いますぐ実践! Linuxシステム管理

いますぐ実践! Linux システム管理 / Vol.252 / 読者数:2506名

こんばんは、うすだです。

Ubuntuが入っているメインのノートPCを、あれこれといじくっていたら、 ログイン後、背景に壁紙は表示されるものの、 他には何も動作しない状態に陥ってしまいました。

ランチャーもアプリケーションメニューもインジケータもワークスペースもダッシュも、 あれもこれもなにもかも、存在しません。

かろうじて、右クリックして端末を起動できましたので、そこを起点に、 Emacs やらブラウザやらを起動することはできました。

ただ、インジケータがないので、ネットワークの切り替えができません。
ですが、そのうち、コマンドラインで使えることがわかりました。

  $ nmcli con up id ネットワーク接続名

nmcli con list で設定一覧が表示されたり、 nmcli con status で状態の確認ができたりもします。
昔々、cnetworkmanager なるものを使ったり、 dbus-send を駆使した操作を試みたりしましたが、 いまはコマンドがちゃんとあるのですね。
(nmcli は 0.8.1 に追加されているので、下記の頃はなかったはず…。)

Vol.174 - NetworkManager をもう少し活用してみる
http://www.usupi.org/sysad/174.html
Vol.176 - NetworkManager とやりとりする
http://www.usupi.org/sysad/176.html

ちなみに、ccsm(compizconfig-settings-manager) を起動して、 本来有効であるはずのプラグインを有効にしていったら、もとに戻りました。

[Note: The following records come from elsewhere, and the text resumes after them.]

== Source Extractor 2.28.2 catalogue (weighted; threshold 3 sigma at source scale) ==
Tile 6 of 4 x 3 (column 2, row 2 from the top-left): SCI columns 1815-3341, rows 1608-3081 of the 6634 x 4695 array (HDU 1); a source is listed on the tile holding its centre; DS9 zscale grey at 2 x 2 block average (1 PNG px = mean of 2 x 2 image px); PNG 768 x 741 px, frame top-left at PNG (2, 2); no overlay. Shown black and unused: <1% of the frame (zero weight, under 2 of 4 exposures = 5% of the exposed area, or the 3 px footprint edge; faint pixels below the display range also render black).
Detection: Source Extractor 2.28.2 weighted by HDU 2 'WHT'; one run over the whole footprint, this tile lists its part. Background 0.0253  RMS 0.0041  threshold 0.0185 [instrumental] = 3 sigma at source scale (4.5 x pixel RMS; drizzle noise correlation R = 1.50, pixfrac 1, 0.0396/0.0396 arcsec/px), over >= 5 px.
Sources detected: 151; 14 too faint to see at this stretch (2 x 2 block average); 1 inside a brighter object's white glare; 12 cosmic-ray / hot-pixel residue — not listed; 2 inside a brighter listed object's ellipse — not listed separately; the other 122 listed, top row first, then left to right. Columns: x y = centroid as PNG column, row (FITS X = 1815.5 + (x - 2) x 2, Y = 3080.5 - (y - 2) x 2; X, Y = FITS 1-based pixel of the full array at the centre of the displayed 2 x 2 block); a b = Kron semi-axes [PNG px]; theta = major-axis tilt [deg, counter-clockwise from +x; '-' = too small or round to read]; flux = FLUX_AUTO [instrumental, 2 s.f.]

もし Unity がとち狂ったときは、ccsm を起動するとよさそうです。
(実のところは、わたしのいじり方が悪かったいただけなのですが…。)

たまには違う環境というのも新鮮だよねえー、と自分に言い訳をしつつ、 今回もはりきってまいります。

今回のお題 - openssl でSSL/TLSと戯れてみる (レベル:中級)

世の中に存在する Linux なサーバのうち、 99.9% くらいには入っている思われるパッケージは、 意外とたくさんありそうな気がします。

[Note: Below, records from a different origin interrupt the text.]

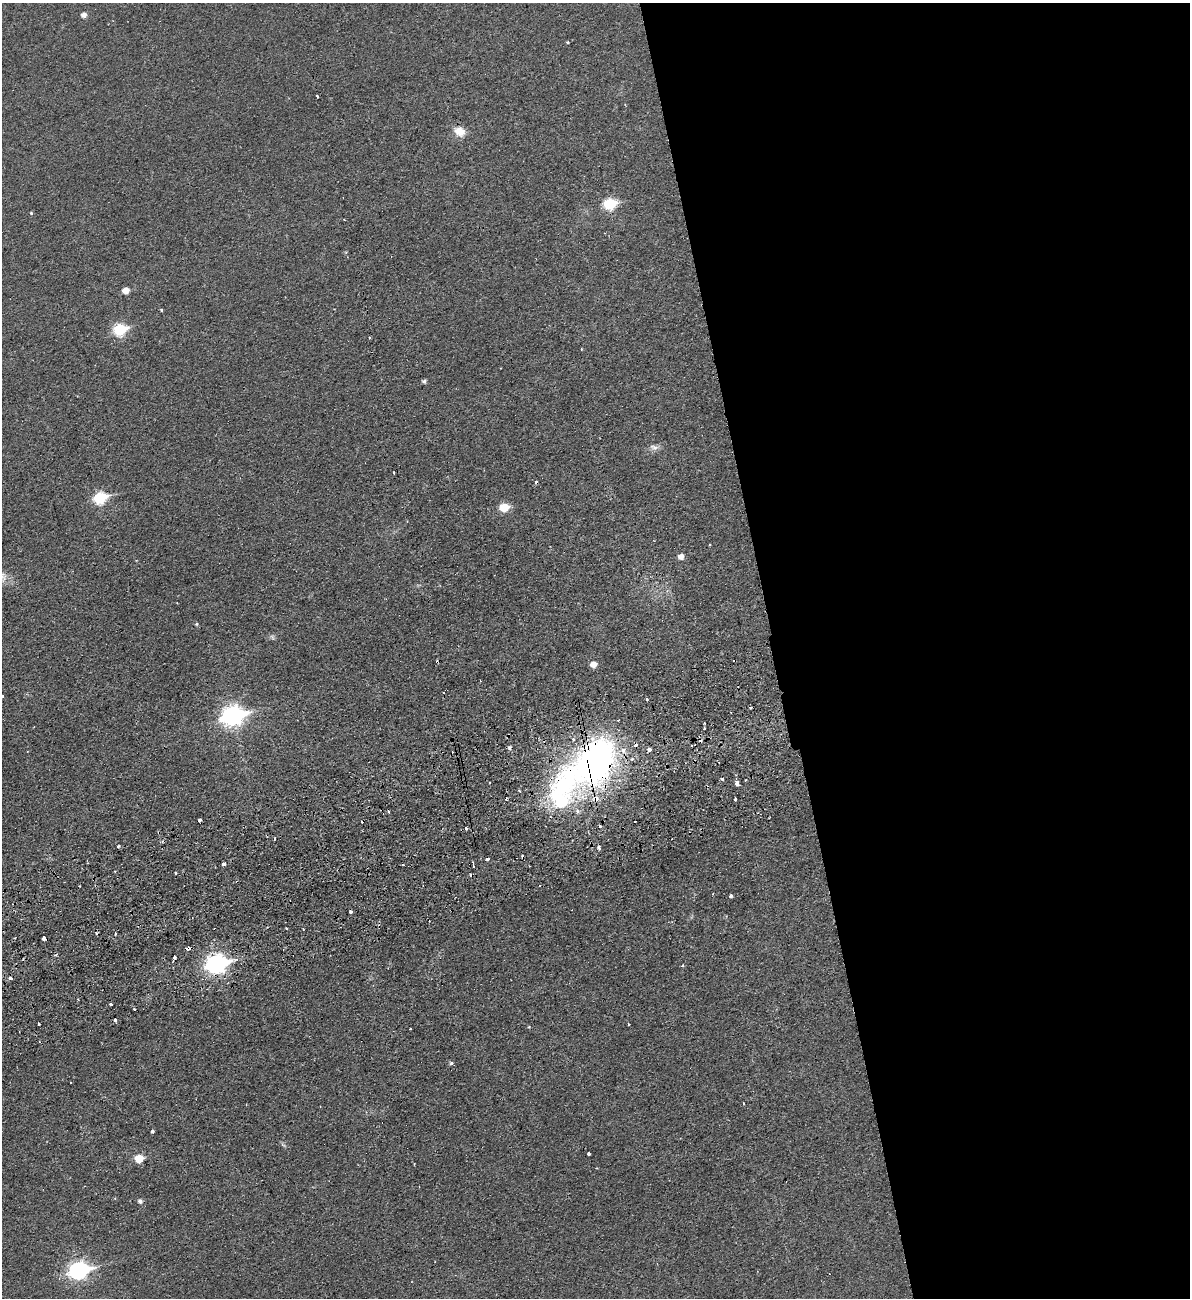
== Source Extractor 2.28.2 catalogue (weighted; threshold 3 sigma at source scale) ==
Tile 8 of 4 x 4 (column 4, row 2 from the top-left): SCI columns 3731-4918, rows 2653-3948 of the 5204 x 5300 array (HDU 1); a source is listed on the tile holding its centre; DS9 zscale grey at full resolution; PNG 1192 x 1300 px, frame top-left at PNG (2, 3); no overlay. Shown black and unused: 35% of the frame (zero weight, under 2 of 3 exposures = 3% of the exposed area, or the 3 px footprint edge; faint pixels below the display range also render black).
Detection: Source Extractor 2.28.2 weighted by HDU 2 'WHT'; one run over the whole footprint, this tile lists its part. Background 0.0216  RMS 0.0048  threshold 0.0214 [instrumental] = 3 sigma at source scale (4.5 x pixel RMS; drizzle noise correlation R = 1.50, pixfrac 1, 0.05/0.05 arcsec/px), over >= 5 px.
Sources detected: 95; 22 cosmic-ray / hot-pixel residue — not listed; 5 inside a brighter listed object's ellipse — not listed separately; the other 68 listed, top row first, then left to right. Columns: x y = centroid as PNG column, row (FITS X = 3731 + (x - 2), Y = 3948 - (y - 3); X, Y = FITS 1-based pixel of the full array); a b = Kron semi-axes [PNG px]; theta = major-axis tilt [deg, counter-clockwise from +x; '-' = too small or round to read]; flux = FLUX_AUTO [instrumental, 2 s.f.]
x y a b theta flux
84 15 5 5 - 2.2
568 42 3 3 - 0.91
317 96 3 3 - 0.74
459 131 15 11 -30 5.5
610 204 7 6 - 35
31 213 3 3 - 2.1
126 290 5 5 - 4.6
161 310 3 3 - 0.51
120 329 7 6 - 39
369 338 3 2 - 0.84
581 349 3 2 - 0.35
424 381 4 4 - 1
654 447 13 7 -12 2.1
394 472 3 3 - 0.72
100 498 8 7 - 35
504 507 6 5 - 15
681 556 6 5 - 2.9
177 603 2 2 - 0.27
196 624 5 4 - 0.66
272 637 9 5 -66 0.92
593 664 6 5 - 4.1
444 692 3 2 - 0.7
2 696 3 2 - 0.91
647 699 3 3 - 0.8
750 707 3 3 - 0.75
233 716 10 8 14 220
704 728 3 3 - 1.5
509 748 5 4 - 1.4
649 749 4 3 - 3.8
595 762 61 42 53 170
722 779 3 3 - 2.1
746 780 3 2 - 0.61
737 784 4 3 - 9.9
735 799 3 3 - 2.2
388 811 3 3 - 0.49
635 821 2 2 - 0.49
600 826 4 4 - 0.9
466 828 4 3 - 0.99
275 838 3 2 - 1.1
118 847 3 2 - 0.78
599 847 4 3 - 4.9
487 859 4 3 - 1.1
223 864 4 3 - 11
473 866 5 2 - 0.68
115 871 3 2 - 0.59
731 896 3 3 - 1.4
350 912 3 3 - 1.2
115 934 3 3 - 1.1
44 939 4 4 - 6.3
189 948 5 3 - 1.8
174 957 4 3 - 1.7
216 964 10 8 12 170
682 966 3 3 - 1.2
10 978 5 4 - 1.4
111 1004 3 3 - 2.2
134 1009 3 2 - 0.47
628 1024 3 2 - 0.57
529 1027 4 3 - 0.43
451 1063 5 5 - 0.92
71 1082 2 2 - 0.45
744 1103 3 2 - 0.59
246 1104 2 2 - 0.36
153 1131 4 3 - 1.9
588 1153 3 3 - 3
139 1158 6 5 - 12
115 1198 4 3 - 0.48
140 1201 5 5 - 1.4
78 1271 10 7 14 150
Overlapping masked pixels (flux is a lower limit): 3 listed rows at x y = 595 762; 44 939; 189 948
Isophote crosses this tile's border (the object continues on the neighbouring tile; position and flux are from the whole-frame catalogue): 1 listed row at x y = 2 696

そんな中、地味だけど必須なパッケージとして真っ先に挙げられるのが、 「openssl」ではないでしょうか。

OpenSSL: The Open Source toolkit for SSL/TLS
http://www.openssl.org/

https なサイトにアクセスしたり、証明書を作ったり確認したりする際、 お世話になる大切なひとです。

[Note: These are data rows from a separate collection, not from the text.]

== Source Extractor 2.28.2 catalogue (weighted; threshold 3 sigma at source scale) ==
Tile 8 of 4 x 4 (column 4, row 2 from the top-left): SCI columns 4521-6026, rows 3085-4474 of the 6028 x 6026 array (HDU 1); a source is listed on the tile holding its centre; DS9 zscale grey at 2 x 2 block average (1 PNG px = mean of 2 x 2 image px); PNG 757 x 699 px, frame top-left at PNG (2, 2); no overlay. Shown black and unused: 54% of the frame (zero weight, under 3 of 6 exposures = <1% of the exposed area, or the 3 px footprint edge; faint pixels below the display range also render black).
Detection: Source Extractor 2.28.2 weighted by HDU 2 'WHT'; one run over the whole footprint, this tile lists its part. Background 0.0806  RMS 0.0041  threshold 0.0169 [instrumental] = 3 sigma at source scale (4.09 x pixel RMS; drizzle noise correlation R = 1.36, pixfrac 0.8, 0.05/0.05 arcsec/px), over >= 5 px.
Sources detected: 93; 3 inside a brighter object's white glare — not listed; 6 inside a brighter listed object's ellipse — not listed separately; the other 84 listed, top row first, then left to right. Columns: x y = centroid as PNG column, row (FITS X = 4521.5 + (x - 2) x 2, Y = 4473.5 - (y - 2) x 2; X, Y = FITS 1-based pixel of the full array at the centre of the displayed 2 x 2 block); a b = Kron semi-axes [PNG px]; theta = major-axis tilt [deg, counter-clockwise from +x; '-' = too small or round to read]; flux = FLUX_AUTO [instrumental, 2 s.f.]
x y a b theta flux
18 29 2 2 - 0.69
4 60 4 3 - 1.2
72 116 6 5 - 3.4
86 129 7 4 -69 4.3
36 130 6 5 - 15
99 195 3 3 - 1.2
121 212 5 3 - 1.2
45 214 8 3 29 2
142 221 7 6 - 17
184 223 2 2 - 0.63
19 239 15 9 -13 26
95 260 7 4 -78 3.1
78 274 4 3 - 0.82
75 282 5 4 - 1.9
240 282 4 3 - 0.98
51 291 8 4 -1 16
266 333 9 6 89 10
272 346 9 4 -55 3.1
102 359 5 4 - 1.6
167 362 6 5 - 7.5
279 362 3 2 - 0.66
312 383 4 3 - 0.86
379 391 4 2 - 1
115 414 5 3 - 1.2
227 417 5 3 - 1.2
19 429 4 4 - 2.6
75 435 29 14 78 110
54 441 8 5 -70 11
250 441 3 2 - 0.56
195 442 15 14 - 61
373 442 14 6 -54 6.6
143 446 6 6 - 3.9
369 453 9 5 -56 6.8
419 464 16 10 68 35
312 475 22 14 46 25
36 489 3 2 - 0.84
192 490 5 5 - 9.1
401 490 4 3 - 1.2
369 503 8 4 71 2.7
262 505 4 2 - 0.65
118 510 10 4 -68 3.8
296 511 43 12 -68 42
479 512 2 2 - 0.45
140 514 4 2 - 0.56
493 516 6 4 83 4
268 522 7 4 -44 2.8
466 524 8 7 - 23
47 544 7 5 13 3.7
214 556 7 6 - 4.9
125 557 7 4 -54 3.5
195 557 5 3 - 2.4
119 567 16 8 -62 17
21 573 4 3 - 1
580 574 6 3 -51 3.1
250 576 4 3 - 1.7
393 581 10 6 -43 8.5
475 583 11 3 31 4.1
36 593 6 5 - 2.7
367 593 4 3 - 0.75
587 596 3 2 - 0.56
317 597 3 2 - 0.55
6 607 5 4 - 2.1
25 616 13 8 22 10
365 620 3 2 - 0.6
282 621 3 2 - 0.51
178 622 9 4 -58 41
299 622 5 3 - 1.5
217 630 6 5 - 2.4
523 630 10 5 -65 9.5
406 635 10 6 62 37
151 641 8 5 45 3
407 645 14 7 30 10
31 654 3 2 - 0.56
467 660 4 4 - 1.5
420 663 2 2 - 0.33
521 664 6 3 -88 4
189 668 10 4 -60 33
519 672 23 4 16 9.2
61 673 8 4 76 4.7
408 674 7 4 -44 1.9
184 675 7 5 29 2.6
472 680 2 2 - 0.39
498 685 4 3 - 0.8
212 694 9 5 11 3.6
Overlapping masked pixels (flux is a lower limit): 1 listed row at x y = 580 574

ですが、お世話になっているのは主にライブラリで、同名のコマンドの方は、 あまり使ったことがないか、 決められた手順で実行しているだけではないかと思っております。

そこで今回は、openssl コマンドにスポットライトを当て、 有意義な使い方を探ってみたいと思います。

まずは定番の証明書関連から

まずは王道の、SSL/TLS で使われる証明書や鍵の作成をしてみましょう。

…と、その前に、証明書や鍵について、ざっくり説明します。

SSL/TLS では、接続したら、公開鍵暗号を使って、 データの暗号化に使う鍵の受け渡しを行います。
そのため、サーバは自分の公開鍵をクライアントに渡す必要があります。
でも、偽サーバがなりすまして、偽の鍵を送ってしまうかもしれません。

そこで、公開鍵の改竄を防ぐため、認証局(Certification Authority, CA) というところで署名してもらいます。これが、サーバ証明書(Certificate, CRT)です。

で、まず鍵を作るには、 openssl の「genrsa」もしくは「gendsa」というコマンドを使います。

  $ openssl genrsa -des3 -out server.key 2048
  Generating RSA private key, 2048 bit long modulus
  ....................................+++
  ...中略...
  e is 65537 (0x10001)
  Enter pass phrase for server.key: (パスフレーズを入力)
  Verifying - Enter pass phrase for server.key: (再度同じのを入力)

鍵をそのまま置いておくのは危険なため、 さらに共通鍵暗号で暗号化する必要があります。 そのためのオプションが「-des」や「-des3」「-idea」です。 上記では「des3」(トリプルDES)を指定しています。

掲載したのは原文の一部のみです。